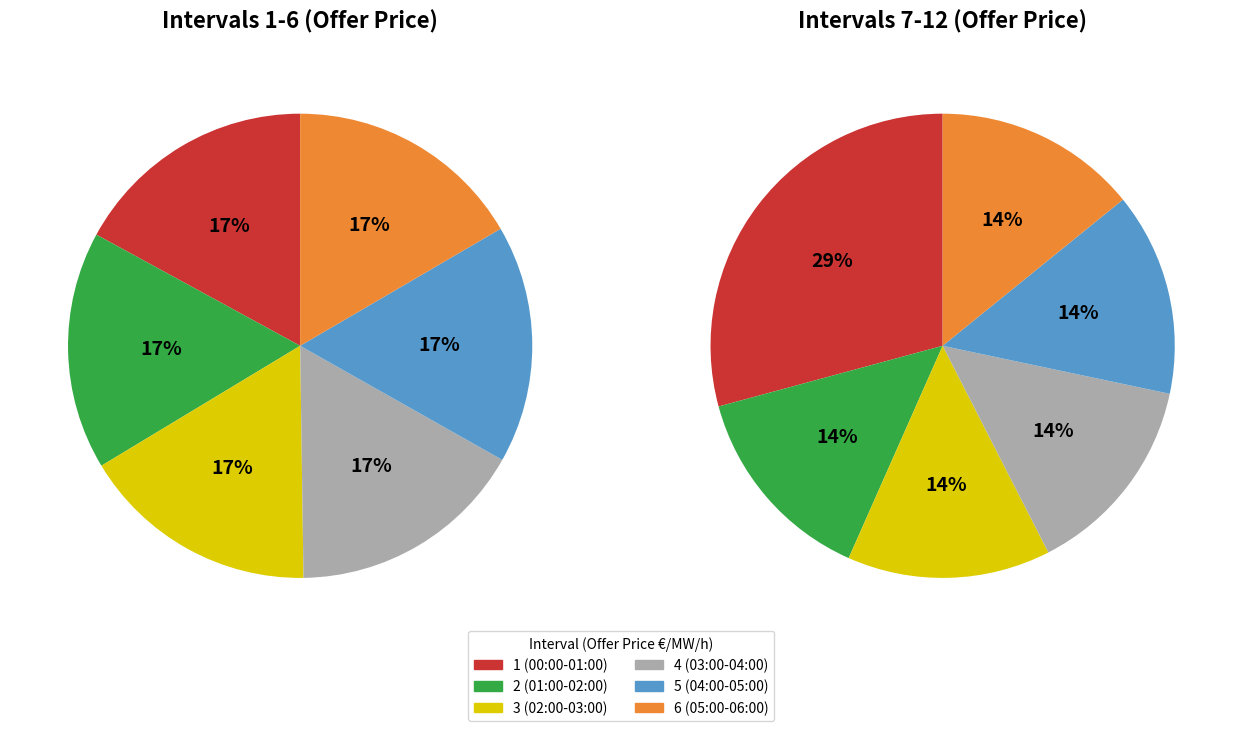

Between 4 (03:00-04:00) and 8 (07:00-08:00), which is larger?

4 (03:00-04:00)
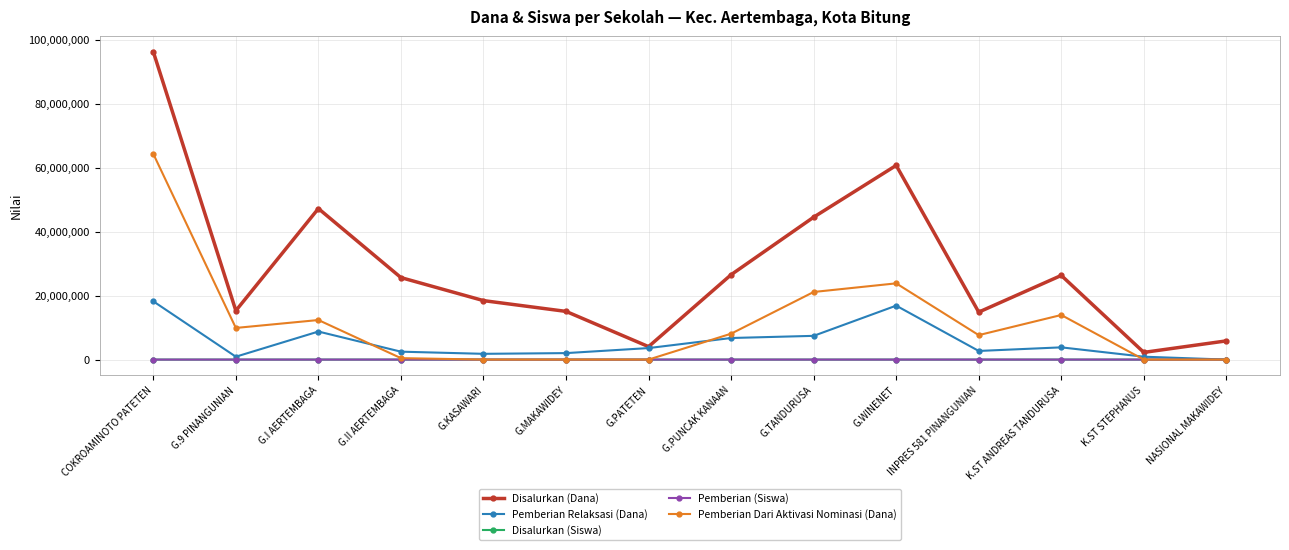

At how many categories does at least one series exceed 68412913?

1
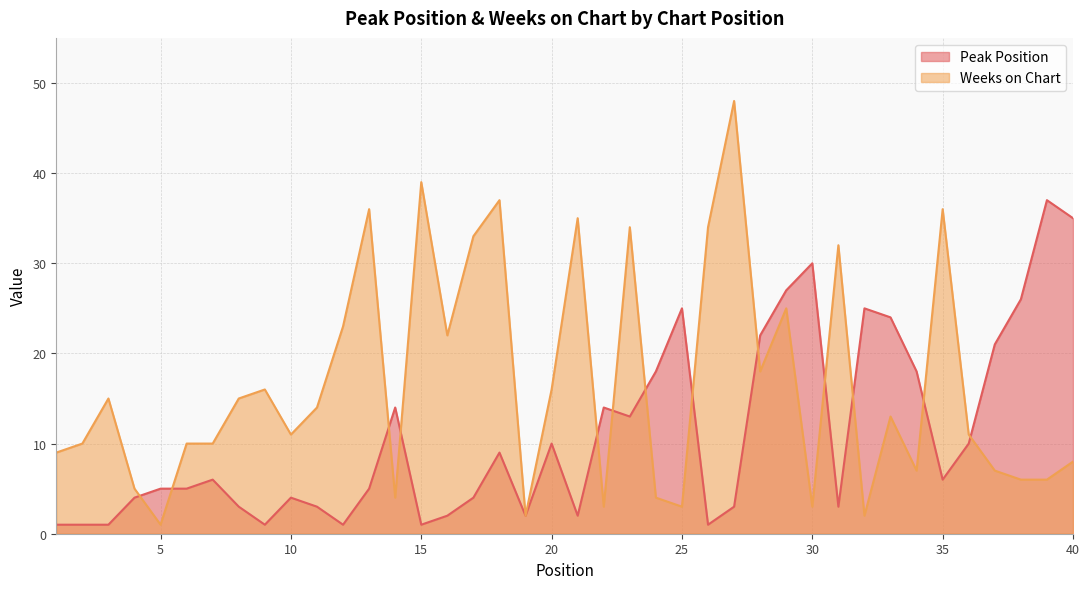

In Weeks on Chart, how many points are higher than both neighbors (excluding endpoints)?

12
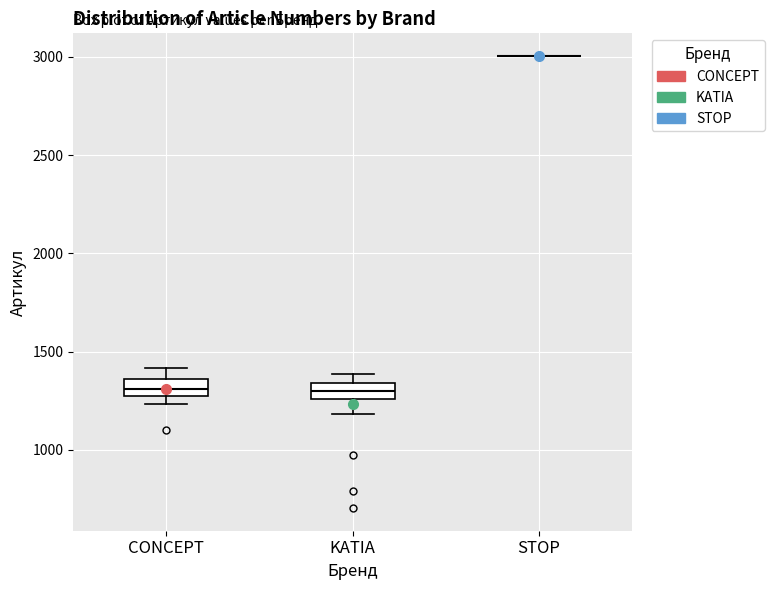

Where does the median line of the box for CONCEPT sit on the y-axis? The values are not printed on the chart, so give them approximately, as read against the axis.

1300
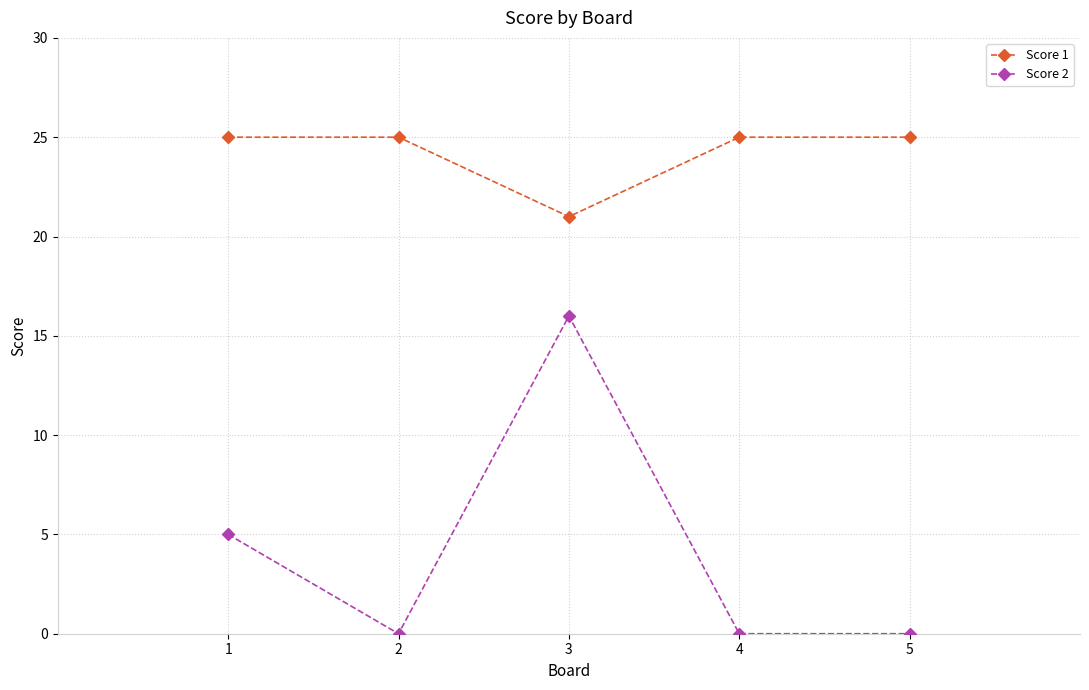

Reading left to right, extract all data points from this chart.

Score 1: 1=25	2=25	3=21	4=25	5=25
Score 2: 1=5	2=0	3=16	4=0	5=0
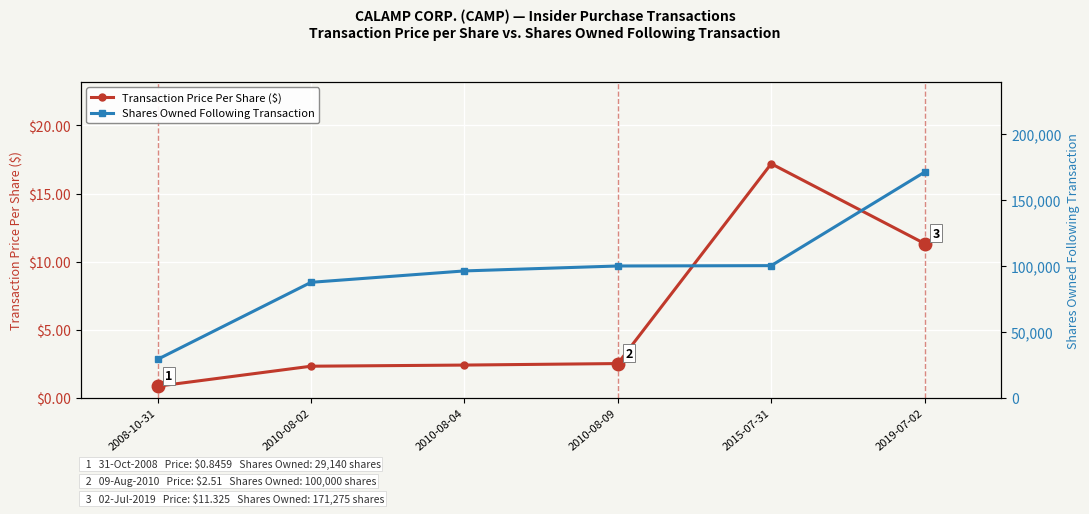

At which label does Shares Owned Following Transaction first exceed 100000?

2015-07-31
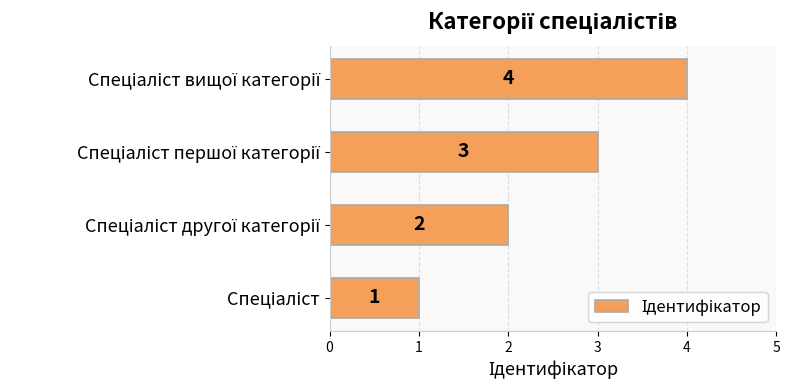

What is the difference between the maximum and minimum values?

3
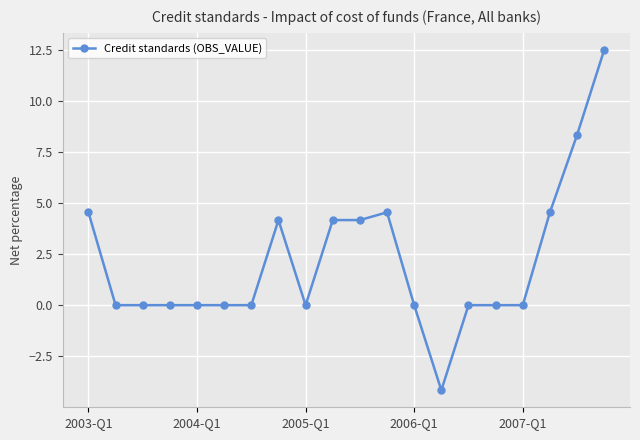

What is the difference between the maximum and second lowest values?

12.5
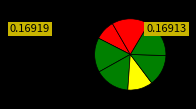

Count the number of slices in the pie.

7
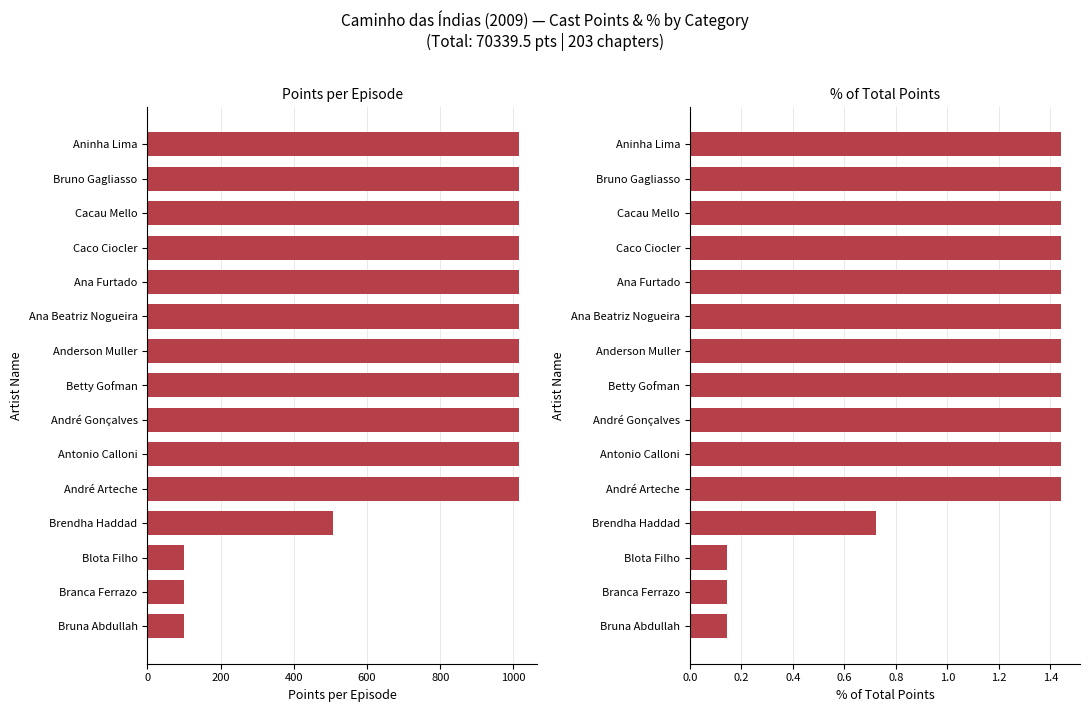

What is the sum of all % of Total values?

17.0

+ + +

Your task:
Update the records, starting at the line containing "Count the number of slices in the pie." and continuing through the end of the records, so that "slices" becomes "wedges" and nothing else changes. Omit the pictures from your answer.

Response for this exercise:
Count the number of wedges in the pie.

7

What is the sum of all % of Total values?

17.0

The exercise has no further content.